When Gov. Larry Hogan announced that he would not spend the $68 million the General Assembly had set aside to fully fund K-12 education or $15 million earmarked for the Prince George's Hospital, his contention was that he would use the money instead to shore up the state's pension system. The legislature had voted a few years ago to make extra payments into the system to compensate for past shortfalls, but it managed to find the money for education, the hospital and some other Democratic priorities by skimping on that commitment, over Mr. Hogan's objections.
The governor's message was a bit misleading, in that he did not actually have the authority to transfer the unspent education and hospital money to the pension system. That money has just been sitting in the state's accounts collecting dust (and a bit of interest). But there was at least a theoretical grain of truth in his stance. The General Assembly also included a "sweeper" amendment in its budget language stipulating that half of any unallocated fund balance at the end of the 2016 fiscal year in excess of $10 million would go into the pension fund, up to $50 million. Based on the estimates at the time, Mr. Hogan's refusal this spring to spend the $68 million for schools in Baltimore and other jurisdictions where the cost of providing education is higher (a program known as GCEI) or the $15 million to help keep Prince George's Hospital afloat would have left a year-end balance of $110.7 million — or just enough to secure that $50 million for the pension system promised by the sweeper amendment.
But in the last six months, Maryland's fiscal situation has gotten markedly better, so much so that leading Democrats on Monday held a news conference to declare victory in the state's long standing battle with an imbalance between ongoing revenues and expenditures. We're not quite ready to hang a "Mission Accomplished" banner from the State House Dome, but recent developments markedly change the calculation when it comes to the pension system, GCEI and the Prince George's Hospital. Based on the latest revenue projections and the Hogan administration's own success at holding down expenses, the state's non-partisan legislative analysts now expect to end fiscal 2016 with $519.7 million. That means Mr. Hogan could spend the $68 million on GCEI, $15 million on Prince George's Hospital, get $50 million more for the pension system and still have more than $375 million in unallocated funds at the end of the year, all on top of $814 million in the state's rainy day fund.

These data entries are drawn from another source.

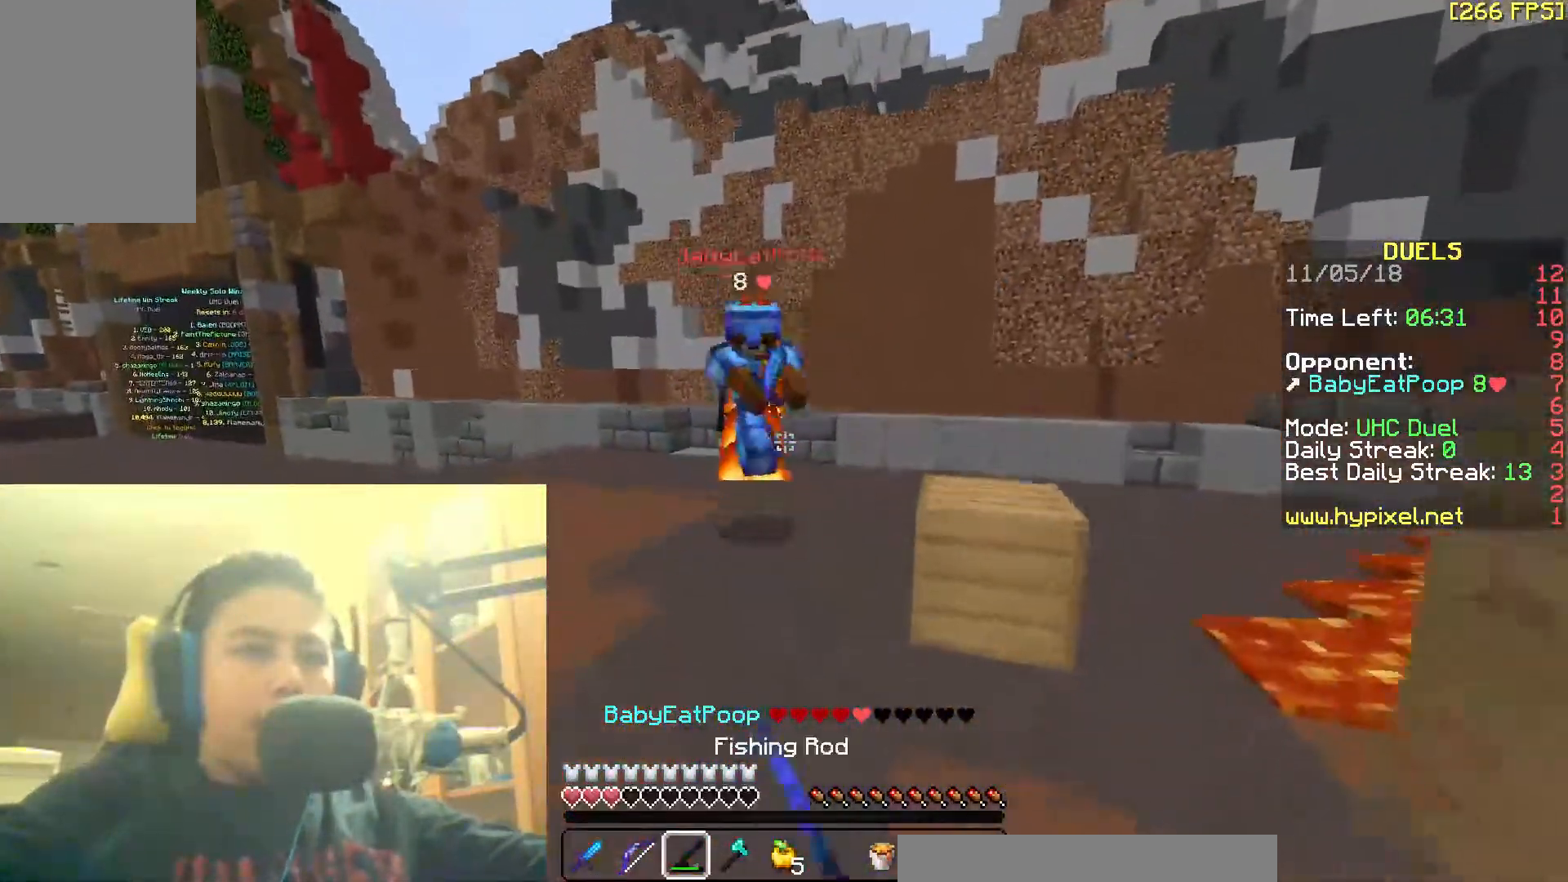
{"keys": ["w"], "mouse": [], "events": [[17, "mouse_left", "up"], [67, "mouse_left", "down"], [117, "mouse_left", "up"], [217, "mouse_left", "down"], [283, "mouse_left", "up"], [317, "mouse_left", "down"], [367, "mouse_left", "up"]]}
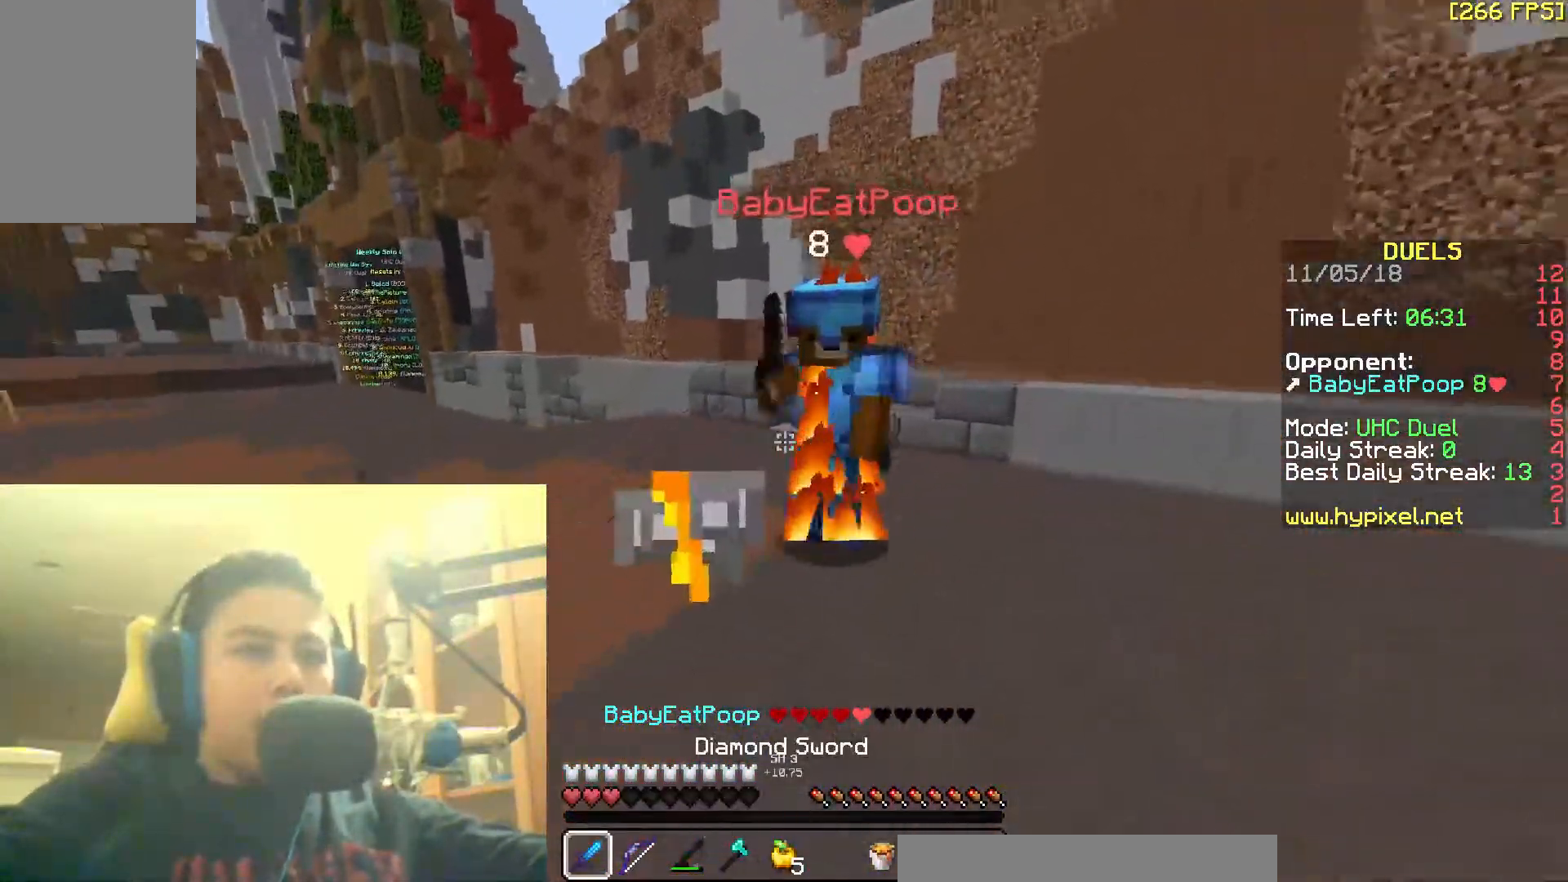
{"keys": ["a"], "mouse": ["left"], "events": [[167, "mouse_left", "down"], [217, "mouse_left", "up"], [267, "mouse_left", "down"], [317, "a", "down"], [367, "w", "up"], [417, "mouse_left", "up"], [467, "mouse_left", "down"]]}
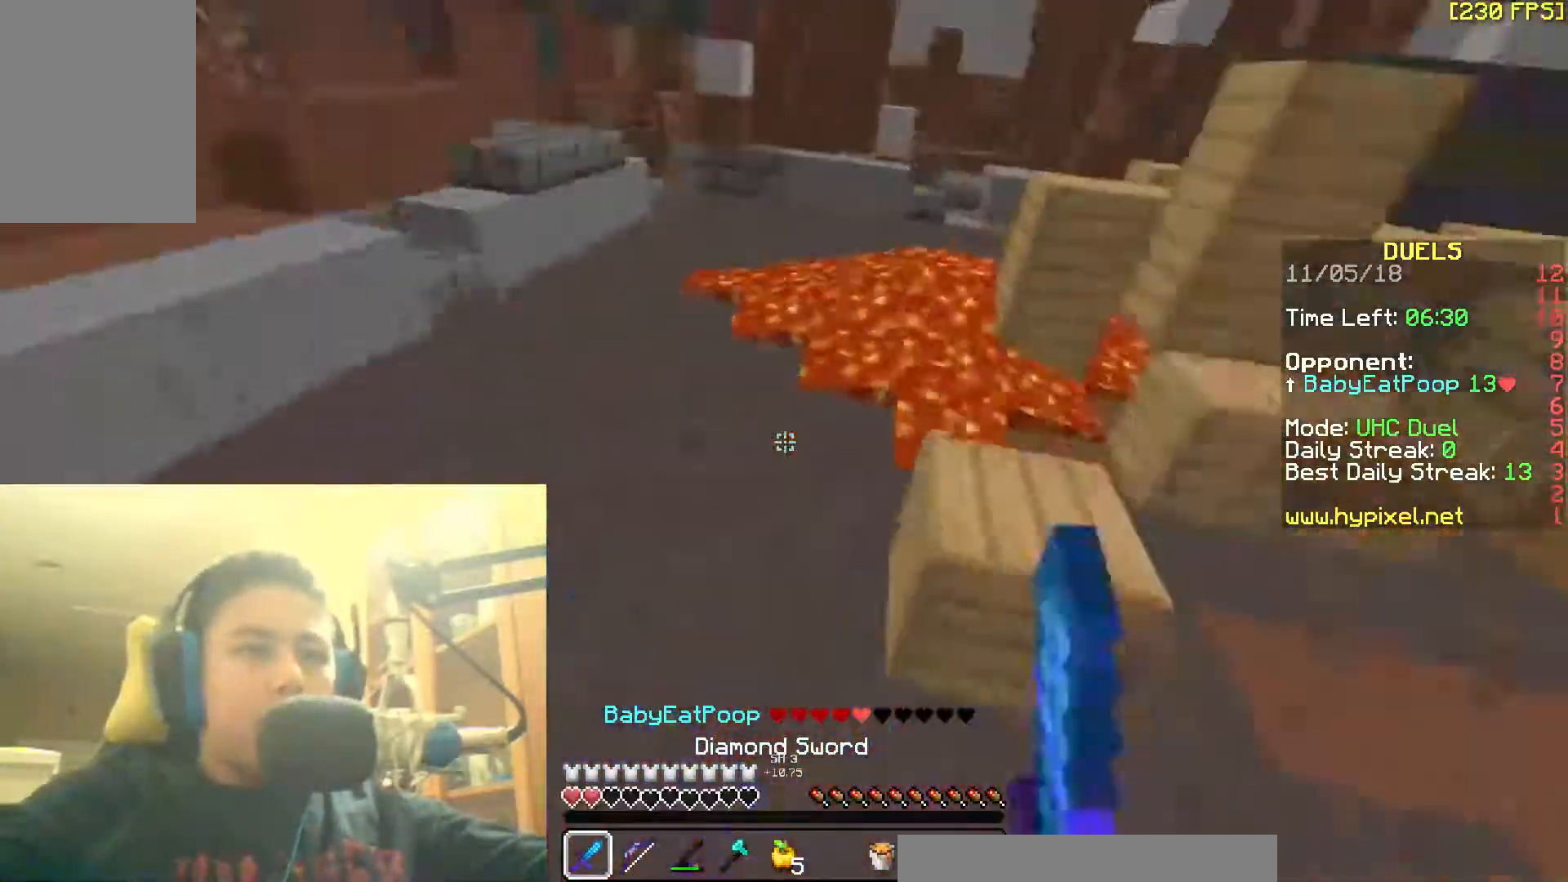
{"keys": ["d", "w"], "mouse": [], "events": [[117, "mouse_left", "up"], [167, "mouse_left", "down"], [217, "a", "up"], [217, "d", "down"], [217, "w", "down"], [317, "mouse_left", "up"], [400, "mouse_left", "down"], [467, "mouse_left", "up"]]}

We absolutely agree with Mr. Hogan's caution about loosening the state's purse strings in response to the latest good fiscal news. The Department of Legislative Services has declared the state's structural deficit eliminated before only to see its projections upended by the global financial crisis. And this time, much of the recent revenue increase derives from capital gains taxes, which are volatile, and Amazon.com's establishment of a physical presence in the state, thus requiring it to pay sales taxes. We should remain cautious about establishing new spending mandates — or, for that matter, tax cuts.
But funding GCEI now does nothing to change the state's long-term finances. The legislature voted this year to make full funding of that program mandatory in future years, and Mr. Hogan allowed that bill to become law. Refusing to spend the money now does not help the pension system, nor does it affect the state's structural balance. It's just a matter of how much more money than expected we have rolling around in the state's coffers.
But for the school systems that took a cut as a result of Mr. Hogan's decision on GCEI, it's much more important than that. Carroll County's school system, for example, cut 56 positions this year to address a deficit driven in large part by the governor's decision not to fully fund GCEI. Howard County schools, which lost $2.8 million in GCEI funding, are struggling to keep up with enrollment growth, particularly among lower-income students who typically require more services. Baltimore City's $11 million GCEI cut exacerbated staffing problems that left 170 classrooms without permanent teachers as of late last month. The school year has already begun, but it isn't too late to help improve outcomes for Maryland's students.